### What the task requires:
Copy out every line of the rows below word for word, in the same order.

### Provided material:
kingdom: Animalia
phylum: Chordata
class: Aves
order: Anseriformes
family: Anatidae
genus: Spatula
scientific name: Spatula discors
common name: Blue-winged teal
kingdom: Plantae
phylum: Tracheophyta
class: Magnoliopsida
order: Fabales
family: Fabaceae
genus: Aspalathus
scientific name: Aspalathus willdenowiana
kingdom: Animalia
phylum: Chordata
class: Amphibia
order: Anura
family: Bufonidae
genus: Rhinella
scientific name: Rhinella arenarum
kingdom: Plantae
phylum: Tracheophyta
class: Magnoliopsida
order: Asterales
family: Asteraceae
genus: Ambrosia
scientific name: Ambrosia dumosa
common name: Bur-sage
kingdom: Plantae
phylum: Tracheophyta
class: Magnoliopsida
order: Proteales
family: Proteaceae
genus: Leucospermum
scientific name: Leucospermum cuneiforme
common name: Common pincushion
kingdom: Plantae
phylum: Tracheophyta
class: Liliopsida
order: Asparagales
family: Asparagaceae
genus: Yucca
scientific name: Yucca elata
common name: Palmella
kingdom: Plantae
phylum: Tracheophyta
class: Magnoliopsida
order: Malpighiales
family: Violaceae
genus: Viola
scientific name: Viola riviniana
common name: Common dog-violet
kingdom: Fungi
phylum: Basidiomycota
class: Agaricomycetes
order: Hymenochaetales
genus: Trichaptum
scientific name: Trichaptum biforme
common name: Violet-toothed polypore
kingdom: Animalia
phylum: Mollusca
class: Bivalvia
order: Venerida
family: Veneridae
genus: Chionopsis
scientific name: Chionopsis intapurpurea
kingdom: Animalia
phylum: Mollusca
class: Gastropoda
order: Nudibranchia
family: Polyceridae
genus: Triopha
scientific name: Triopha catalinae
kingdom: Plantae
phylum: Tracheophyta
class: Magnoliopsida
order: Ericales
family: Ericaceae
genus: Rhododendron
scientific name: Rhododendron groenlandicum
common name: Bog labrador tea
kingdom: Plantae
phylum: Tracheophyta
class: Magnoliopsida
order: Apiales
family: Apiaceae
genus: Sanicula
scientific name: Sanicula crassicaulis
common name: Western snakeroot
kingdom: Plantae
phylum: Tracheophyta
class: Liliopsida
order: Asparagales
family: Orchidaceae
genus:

### Response:
kingdom: Animalia
phylum: Chordata
class: Aves
order: Anseriformes
family: Anatidae
genus: Spatula
scientific name: Spatula discors
common name: Blue-winged teal
kingdom: Plantae
phylum: Tracheophyta
class: Magnoliopsida
order: Fabales
family: Fabaceae
genus: Aspalathus
scientific name: Aspalathus willdenowiana
kingdom: Animalia
phylum: Chordata
class: Amphibia
order: Anura
family: Bufonidae
genus: Rhinella
scientific name: Rhinella arenarum
kingdom: Plantae
phylum: Tracheophyta
class: Magnoliopsida
order: Asterales
family: Asteraceae
genus: Ambrosia
scientific name: Ambrosia dumosa
common name: Bur-sage
kingdom: Plantae
phylum: Tracheophyta
class: Magnoliopsida
order: Proteales
family: Proteaceae
genus: Leucospermum
scientific name: Leucospermum cuneiforme
common name: Common pincushion
kingdom: Plantae
phylum: Tracheophyta
class: Liliopsida
order: Asparagales
family: Asparagaceae
genus: Yucca
scientific name: Yucca elata
common name: Palmella
kingdom: Plantae
phylum: Tracheophyta
class: Magnoliopsida
order: Malpighiales
family: Violaceae
genus: Viola
scientific name: Viola riviniana
common name: Common dog-violet
kingdom: Fungi
phylum: Basidiomycota
class: Agaricomycetes
order: Hymenochaetales
genus: Trichaptum
scientific name: Trichaptum biforme
common name: Violet-toothed polypore
kingdom: Animalia
phylum: Mollusca
class: Bivalvia
order: Venerida
family: Veneridae
genus: Chionopsis
scientific name: Chionopsis intapurpurea
kingdom: Animalia
phylum: Mollusca
class: Gastropoda
order: Nudibranchia
family: Polyceridae
genus: Triopha
scientific name: Triopha catalinae
kingdom: Plantae
phylum: Tracheophyta
class: Magnoliopsida
order: Ericales
family: Ericaceae
genus: Rhododendron
scientific name: Rhododendron groenlandicum
common name: Bog labrador tea
kingdom: Plantae
phylum: Tracheophyta
class: Magnoliopsida
order: Apiales
family: Apiaceae
genus: Sanicula
scientific name: Sanicula crassicaulis
common name: Western snakeroot
kingdom: Plantae
phylum: Tracheophyta
class: Liliopsida
order: Asparagales
family: Orchidaceae
genus:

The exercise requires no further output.